Quoted passage –
A quick note: This ends our series of outlines of Platonic Dialogues. Next up: Aristotle.

Sophist [Plato]

The following is an outline of a philosophical text which is provided with no claim with regard to it's accuracy or neutrality. Use freely, but at your own risk.

Overview

A Stranger, a student of Parmenides, will set out to define the Sophist. Upon reaching the conclusion that the Sophist is one who sells the appearance of wisdom, he will announce that in order to prove this conclusion, an investigation into the nature of non-Being will be required. This will be approached by an investigation into Being itself, which will be divided into five great kinds. By analyzing these, he will prove that the negation of not-being operates on the predicate being, not the subject. Further, negation simply implies difference, not opposition.

Background

This is a late Platonic Dialogue. After criticizing the Middle Period conception of the forms (the theory of separate, immaterial forms) in Parmenides. The Sophist and Statesman show the author’s increasing interest in mundane and practical knowledge.

The Setup

SOCRATES asks an Eleatic STRANGER to help him define the terms “statesman”, “sophist”, and “philosopher”. They start with Sophist. Socrates, remembering the method employed in Parmenides by its’ namesake, asks whether the stranger would like to proceed by Q&A. The Stranger indicates that he would, if someone would not give him a lot of sass-back, but just acquiesce to his points (qua young Aristoteles in Parmenides). Socrates proposes that THEAETETUS will do just that.

Data section –

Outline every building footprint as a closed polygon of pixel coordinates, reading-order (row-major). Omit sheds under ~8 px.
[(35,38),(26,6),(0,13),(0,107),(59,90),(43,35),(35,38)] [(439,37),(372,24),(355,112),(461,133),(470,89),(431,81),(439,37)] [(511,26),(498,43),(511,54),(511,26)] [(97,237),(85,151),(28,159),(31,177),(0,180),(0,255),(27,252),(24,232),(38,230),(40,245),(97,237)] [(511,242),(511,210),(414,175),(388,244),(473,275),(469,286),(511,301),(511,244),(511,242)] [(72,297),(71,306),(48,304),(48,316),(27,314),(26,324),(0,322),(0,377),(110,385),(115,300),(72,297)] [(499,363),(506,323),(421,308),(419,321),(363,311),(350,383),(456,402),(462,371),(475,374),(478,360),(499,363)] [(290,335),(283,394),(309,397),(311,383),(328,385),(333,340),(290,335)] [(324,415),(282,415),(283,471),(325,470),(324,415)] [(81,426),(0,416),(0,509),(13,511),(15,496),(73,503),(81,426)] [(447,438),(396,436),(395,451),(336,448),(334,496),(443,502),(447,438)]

Required work – In the outline of Plato's Sophist above, transcribe the passage that begins with the words containing "A quick note: This" and ends with "your own risk.".

Exercise answer –
A quick note: This ends our series of outlines of Platonic Dialogues. Next up: Aristotle.

Sophist [Plato]

The following is an outline of a philosophical text which is provided with no claim with regard to it's accuracy or neutrality. Use freely, but at your own risk.